İhsan Uğur'un kullandığı telefon kayıtlarının incelenmesi sonucu farklı operasyonlarda öldürülen örgüt mensubunun taziyesine katıldığı ve ölü ele geçirilen teröristler ile görüşmeler yapıp bu teröristleri "sivil vatandaş" olarak adlandırdığı aktarılan kararda, çukur kazma olaylarına ilişkin delillerin de incelendiği vurgulanarak şu değerlendirmelerde bulunuldu:
"Sanık Uğur, ilçe halkını PKK çizgisine çekmeye çalışıp örgütü meşru göstermek ve halk nezdinde terör örgütüne sempati kazandırmak için faaliyet yürütmektir. Uğur yürütmüş olduğu görevi kullanarak PKK'ya kitle yaratmaya çalışmaktadır.
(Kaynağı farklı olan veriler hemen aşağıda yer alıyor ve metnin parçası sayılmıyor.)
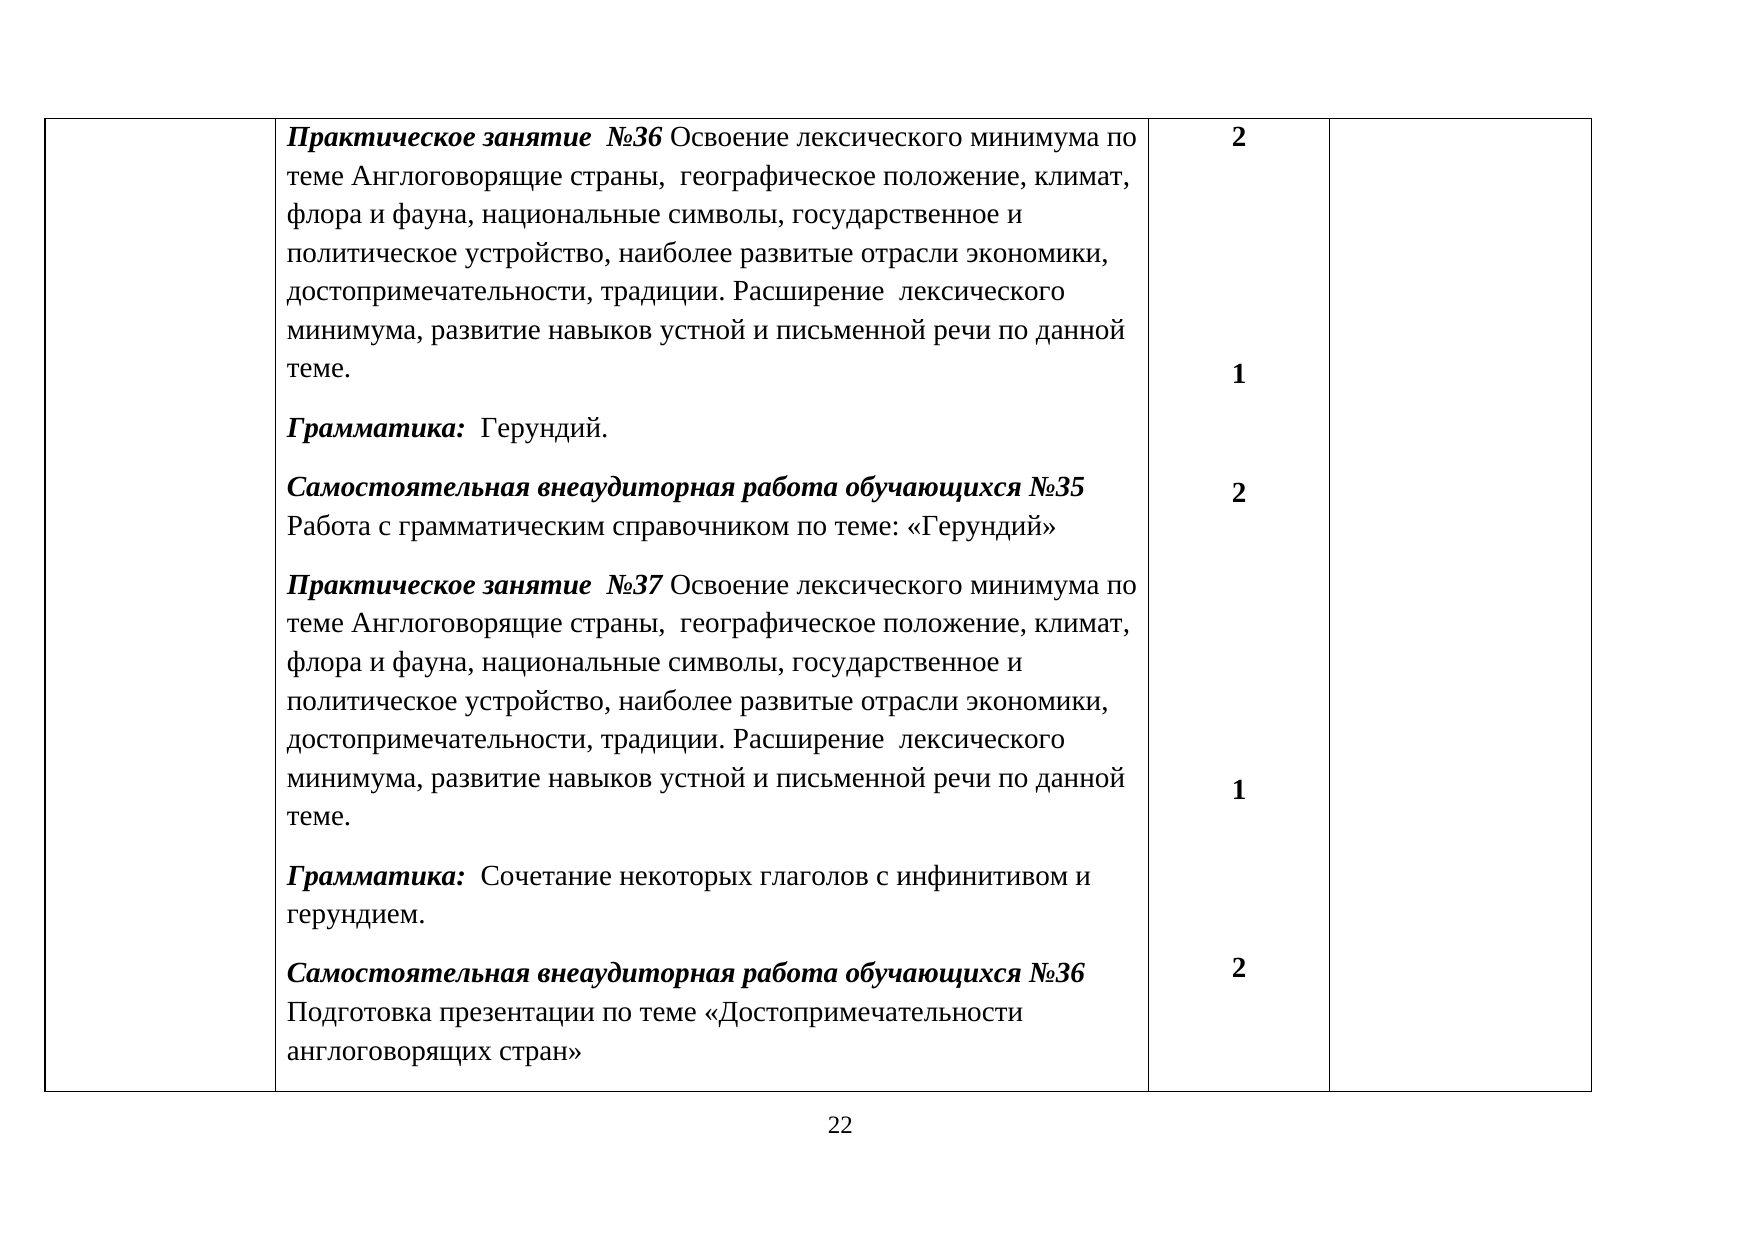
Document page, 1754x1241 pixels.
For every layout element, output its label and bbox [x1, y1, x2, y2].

table_cell [276, 119, 1148, 1091]
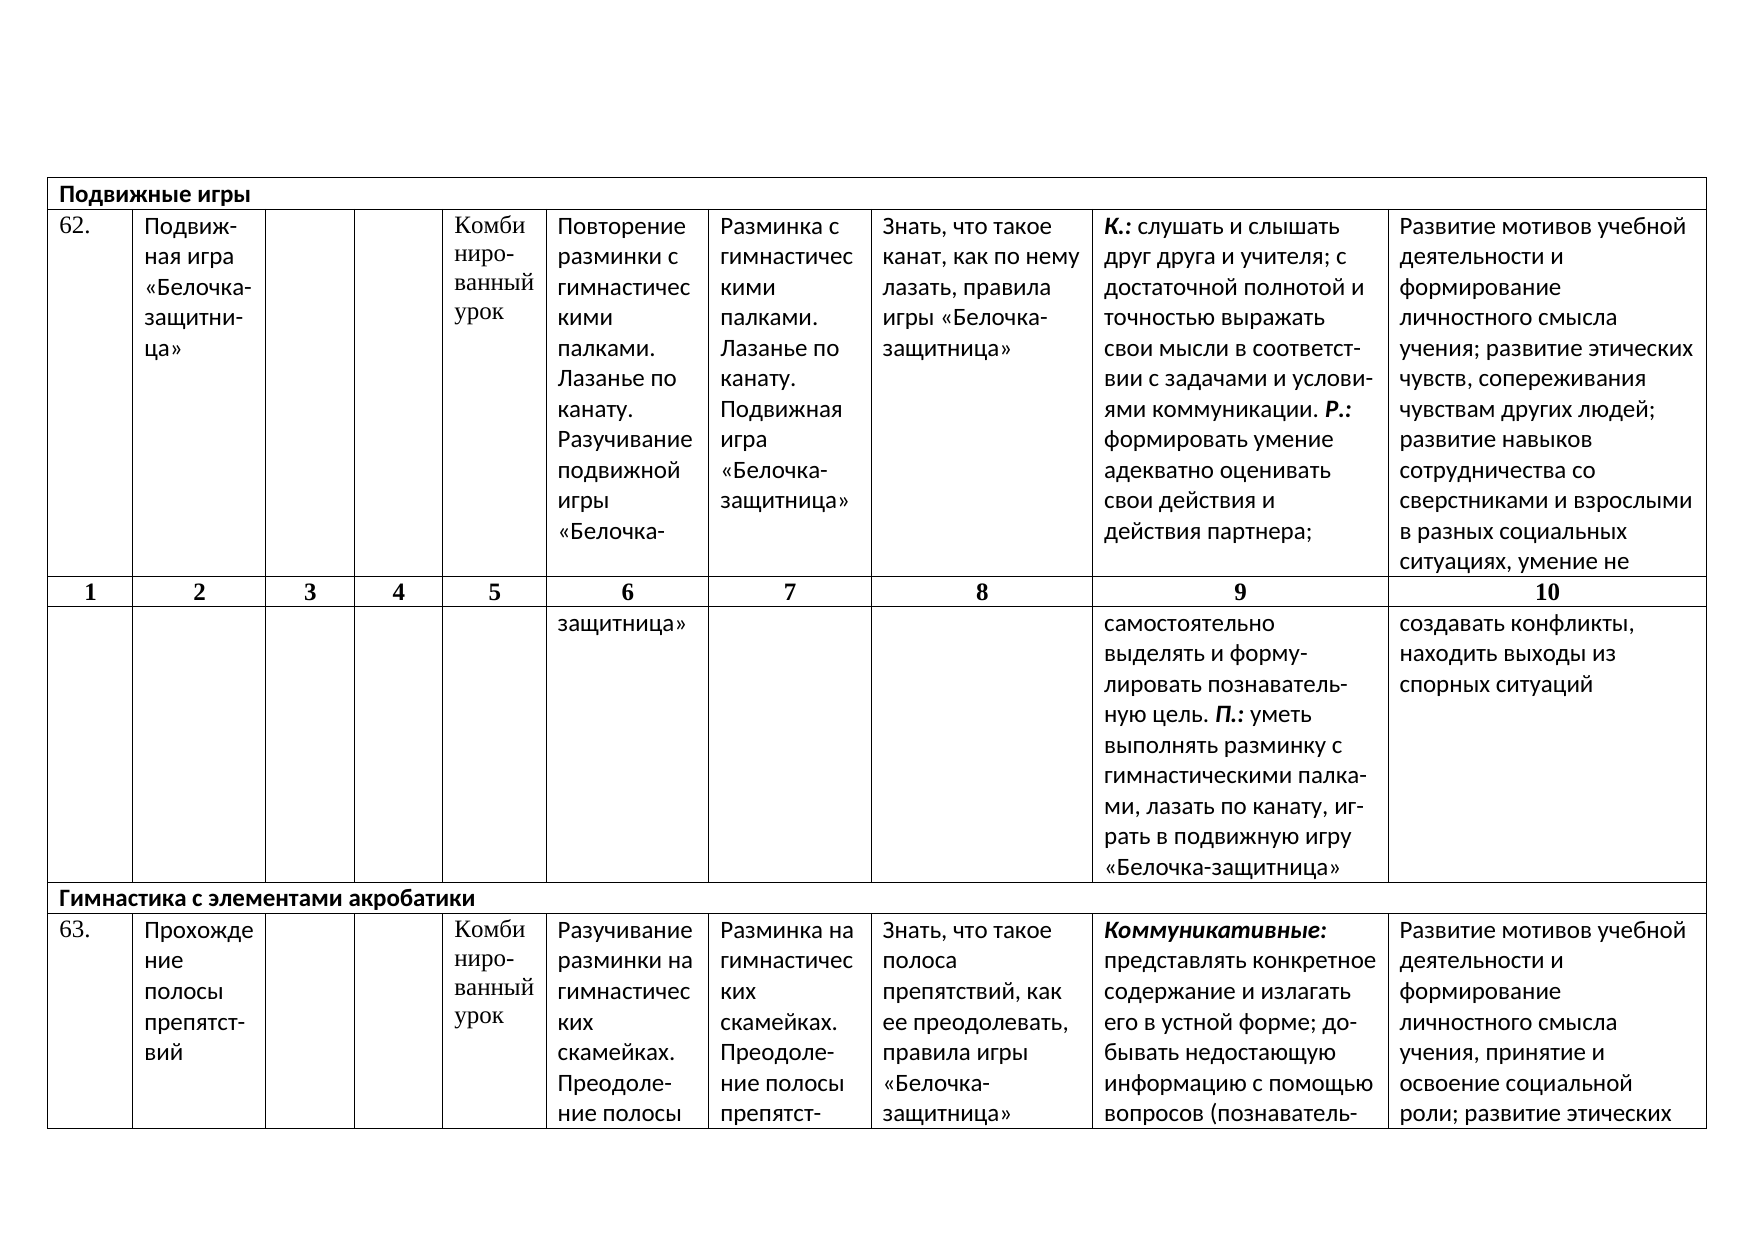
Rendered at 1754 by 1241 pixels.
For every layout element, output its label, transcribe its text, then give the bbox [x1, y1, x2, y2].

table_cell [355, 914, 442, 1128]
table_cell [1389, 914, 1706, 1128]
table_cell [547, 914, 708, 1128]
table_cell Развитие мотивов учебной деятельности и формирование личностного смысла учения; развитие этических чувств, сопереживания чувствам других людей; развитие навыков сотрудничества со сверстниками и взрослыми в разных социальных ситуациях, умение не [1389, 210, 1706, 576]
table_cell самостоятельно выделять и форму-лировать познаватель-ную цель. П.: уметь выполнять разминку с гимнастическими палка-ми, лазать по канату, иг-рать в подвижную игру «Белочка-защитница» [1093, 607, 1388, 882]
table_cell Гимнастика с элементами акробатики [48, 883, 1706, 913]
table_cell [266, 607, 354, 882]
table_cell [133, 607, 265, 882]
table_cell 1 [48, 577, 132, 606]
table_cell 63. [48, 914, 132, 1128]
table_cell [266, 914, 354, 1128]
table_cell Комбиниро-ванный урок [443, 210, 546, 576]
table_cell Разминка с гимнастическими палками. Лазанье по канату. Подвижная игра «Белочка-защитница» [709, 210, 871, 576]
table_cell К.: слушать и слышать друг друга и учителя; с достаточной полнотой и точностью выражать свои мысли в соответст-вии с задачами и услови-ями коммуникации. Р.: формировать умение адекватно оценивать свои действия и действия партнера; [1093, 210, 1388, 576]
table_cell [709, 914, 871, 1128]
table_cell [709, 607, 871, 882]
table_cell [1093, 914, 1388, 1128]
table_cell [266, 210, 354, 576]
table_cell 10 [1389, 577, 1706, 606]
table_cell [443, 607, 546, 882]
table_cell создавать конфликты, находить выходы из спорных ситуаций [1389, 607, 1706, 882]
table_cell Подвиж-ная игра «Белочка-защитни-ца» [133, 210, 265, 576]
table_cell [355, 210, 442, 576]
table_cell 7 [709, 577, 871, 606]
table_cell 3 [266, 577, 354, 606]
table_cell 62. [48, 210, 132, 576]
table_cell [355, 607, 442, 882]
table_cell 6 [547, 577, 708, 606]
table_cell 4 [355, 577, 442, 606]
table_cell [48, 607, 132, 882]
table_cell 9 [1093, 577, 1388, 606]
table_cell 2 [133, 577, 265, 606]
table_cell 8 [872, 577, 1092, 606]
table_cell Повторение разминки с гимнастическими палками. Лазанье по канату. Разучивание подвижной игры «Белочка- [547, 210, 708, 576]
table_cell защитница» [547, 607, 708, 882]
table_cell Подвижные игры [48, 178, 1706, 209]
table_cell 5 [443, 577, 546, 606]
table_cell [443, 914, 546, 1128]
table_cell Знать, что такое канат, как по нему лазать, правила игры «Белочка-защитница» [872, 210, 1092, 576]
table_cell [872, 607, 1092, 882]
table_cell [872, 914, 1092, 1128]
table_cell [133, 914, 265, 1128]
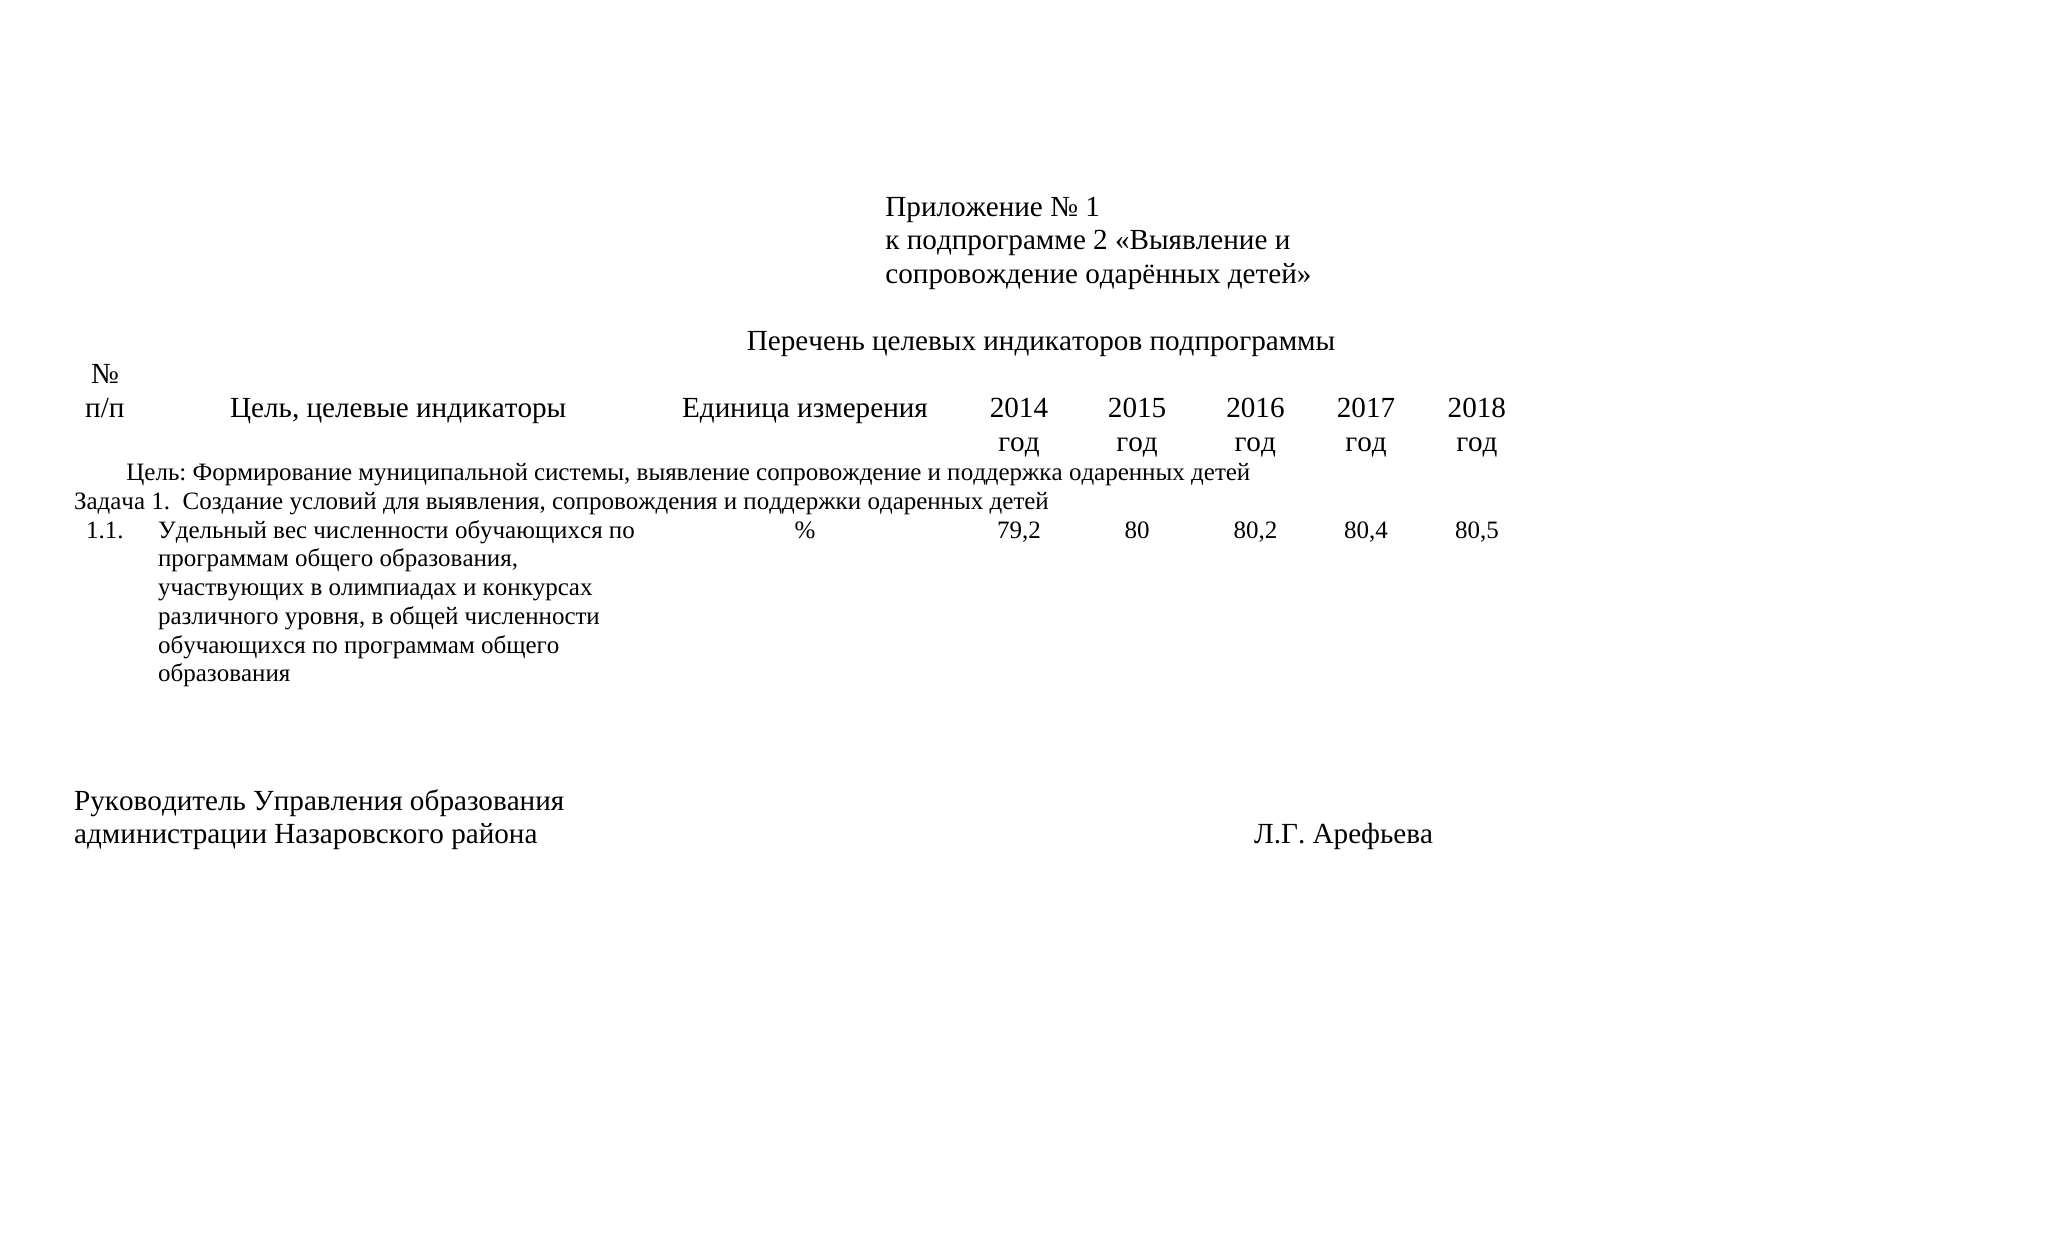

PKK propagandası yapılan etkinliklere sıklıkla katılması, cenazelere iştirak etmesi, PKK unsurlarına yönelik yapılacak operasyonlara engel olmak için bölgeye gitmesi, öz yönetim açıklamasına katılması bu gayretin sonucudur."
Belediyenin imkanlarını teröristlere kullandırdı
Gerekçeli kararda, PKK'nın çukur kazma olaylarına vurgu yapılarak, "Sözde 'öz yönetim' ilanına katılmış, bu ilanın ardından ilçede şiddet olayları baş göstermiş ve hendek kazma eylemleri yapılmıştır. İhsan Uğur, terör örgütünün yönlendirmesi doğrultusunda gerçekleşen gösteri ve yürüyüşlerin talimatlarını vermekte, ölü ele geçen teröristler için belediye imkanlarını kullandırmakta ve belediyeye ait iş makinelerini terör örgütünün amacı doğrultusunda kullandırmaktadır." ifadelerine yer verildi.
Suçlamaları reddedip örgüt propagandası yapmadığını, örgütün propagandasına ilişkin sosyal medya paylaşımlarını da çocuklarının yaptığını öne süren Uğur'un bu beyanlarına da itibar edilmediği aktarılan gerekçeli kararda, gizli tanık ifadelerine de atıfta bulunuldu.
Terör örgütüne patlayıcı dahil her türlü desteği sağlamış
Gerekçeli kararda, bir gizli tanığın da şu ifadeleri aktarıldı:
"Örgüt herhangi bir malzeme, patlayıcı, gıda, kablo ya da para lazım olduğunda Uğur'dan alırdı. Bunların alındığını bizzat gördüm. Örgüt tarafından yapılan organizasyonların giderleri de Uğur tarafından karşılanıyordu. Bu giderler ya belediyeye ait paradan ya da esnaftan toplanan paralardan karşılanıyordu. Yapılan yürüyüşlerin organizasyonlarını bizzat kendisi yapıyordu, pankartları kendisi yaptırıyordu. Özerklik ilanında bizzat kendisi rol aldı, organizasyonu kendisi yaptı."
İhsan Uğur'un çukur kazma olaylarını bizzat yönlendirdiğini söyleyen gizli tanık, şu ifadeleri kullandı:
"Uğur, hendek kazma olaylarında gerekli kontrolleri yapıp ortadan kaybolurdu. Belediyeye ait kepçeyi Lice ya da Dicle olayları sırasında Şakir Çelik'in istemesi üzerine kullandırmıştı. Hizan olaylarında da belediyenin ve şirketin kepçeleri alınmıştı. Bu olaylarda Hizan Belediyesinin kepçelerinin kullanılmasına bizzat İhsan Uğur izin vermişti"
Söz konusu gizli tanık, Uğur'un İçişleri Bakanlığının Terörden Arananlar Listesi'nde "gri" kategoride yer alan terörist Adnan Çelik ile de sürekli irtibat halinde olduğunu sözlerine ekledi.